◆ **Goal**
Duplicate the lines of the records below, starting at the line that contains "Mask: right iliac" and ending at the line that contains "Return results in <instances>...</instances>. Point", with both of those lines included.

+===+

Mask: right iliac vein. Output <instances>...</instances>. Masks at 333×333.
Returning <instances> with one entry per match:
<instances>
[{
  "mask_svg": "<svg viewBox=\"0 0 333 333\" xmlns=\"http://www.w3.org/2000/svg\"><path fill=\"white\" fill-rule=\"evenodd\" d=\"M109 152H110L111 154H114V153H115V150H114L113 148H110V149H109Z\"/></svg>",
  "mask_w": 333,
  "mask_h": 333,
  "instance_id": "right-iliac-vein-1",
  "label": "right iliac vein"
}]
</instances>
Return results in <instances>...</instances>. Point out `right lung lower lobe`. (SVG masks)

+===+

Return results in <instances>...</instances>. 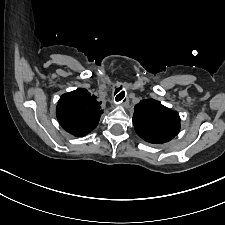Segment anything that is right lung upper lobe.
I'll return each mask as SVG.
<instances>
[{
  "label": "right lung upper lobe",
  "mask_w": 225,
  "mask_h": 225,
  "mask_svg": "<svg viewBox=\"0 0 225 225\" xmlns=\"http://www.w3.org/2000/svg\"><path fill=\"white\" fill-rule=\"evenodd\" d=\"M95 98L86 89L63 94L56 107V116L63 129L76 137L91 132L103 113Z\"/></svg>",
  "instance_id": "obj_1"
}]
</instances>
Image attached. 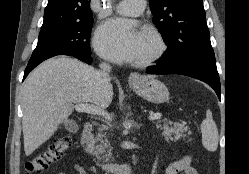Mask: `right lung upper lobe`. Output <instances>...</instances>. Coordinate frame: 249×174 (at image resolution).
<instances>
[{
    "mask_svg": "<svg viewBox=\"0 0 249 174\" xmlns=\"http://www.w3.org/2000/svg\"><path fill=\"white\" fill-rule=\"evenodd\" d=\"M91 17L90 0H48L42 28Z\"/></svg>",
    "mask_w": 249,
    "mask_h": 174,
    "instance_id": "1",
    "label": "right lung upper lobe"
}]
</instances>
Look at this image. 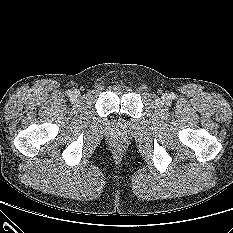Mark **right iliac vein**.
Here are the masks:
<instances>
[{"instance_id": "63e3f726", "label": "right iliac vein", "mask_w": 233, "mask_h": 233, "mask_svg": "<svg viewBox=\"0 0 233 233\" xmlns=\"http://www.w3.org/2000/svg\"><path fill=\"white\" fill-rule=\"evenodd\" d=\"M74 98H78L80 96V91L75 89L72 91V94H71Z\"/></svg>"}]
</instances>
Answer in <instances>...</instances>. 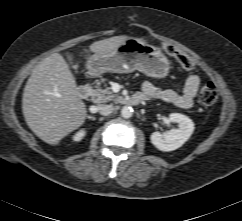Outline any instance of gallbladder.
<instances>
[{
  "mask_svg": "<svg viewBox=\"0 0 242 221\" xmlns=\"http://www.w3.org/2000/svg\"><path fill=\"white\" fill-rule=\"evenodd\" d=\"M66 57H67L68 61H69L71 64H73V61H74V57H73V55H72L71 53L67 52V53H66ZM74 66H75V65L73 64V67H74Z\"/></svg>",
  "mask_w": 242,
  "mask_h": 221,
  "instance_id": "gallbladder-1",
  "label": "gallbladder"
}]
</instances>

+===+

◆ **Answer in full**
Mask: right iliac vein. Output <instances>...</instances>. Masks at 333×333.
Returning <instances> with one entry per match:
<instances>
[{
  "mask_svg": "<svg viewBox=\"0 0 333 333\" xmlns=\"http://www.w3.org/2000/svg\"><path fill=\"white\" fill-rule=\"evenodd\" d=\"M109 152H110L111 154H114V153H115V150H114L113 148H110V149H109Z\"/></svg>",
  "mask_w": 333,
  "mask_h": 333,
  "instance_id": "right-iliac-vein-1",
  "label": "right iliac vein"
}]
</instances>
Return results in <instances>...</instances>. Point out `right lung lower lobe`. (SVG masks)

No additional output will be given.